START Exercise materials
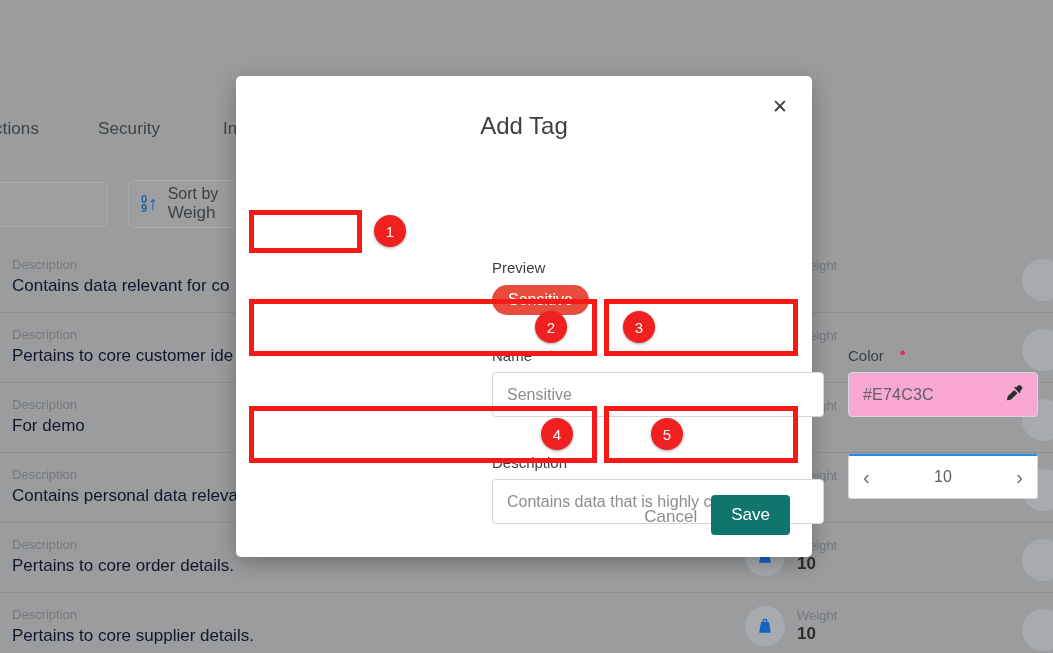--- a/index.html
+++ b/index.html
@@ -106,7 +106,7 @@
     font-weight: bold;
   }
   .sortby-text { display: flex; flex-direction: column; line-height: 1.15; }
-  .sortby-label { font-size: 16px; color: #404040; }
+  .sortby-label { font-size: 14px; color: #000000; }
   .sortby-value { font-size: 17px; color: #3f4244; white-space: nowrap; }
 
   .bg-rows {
END Exercise materials
(The problem): Your response should hold only an exact copy of the lines above, from the one containing "16px; color: #404040;" through the end of the entries.

(Exercise output):
-  .sortby-label { font-size: 16px; color: #404040; }
+  .sortby-label { font-size: 14px; color: #000000; }
   .sortby-value { font-size: 17px; color: #3f4244; white-space: nowrap; }
 
   .bg-rows {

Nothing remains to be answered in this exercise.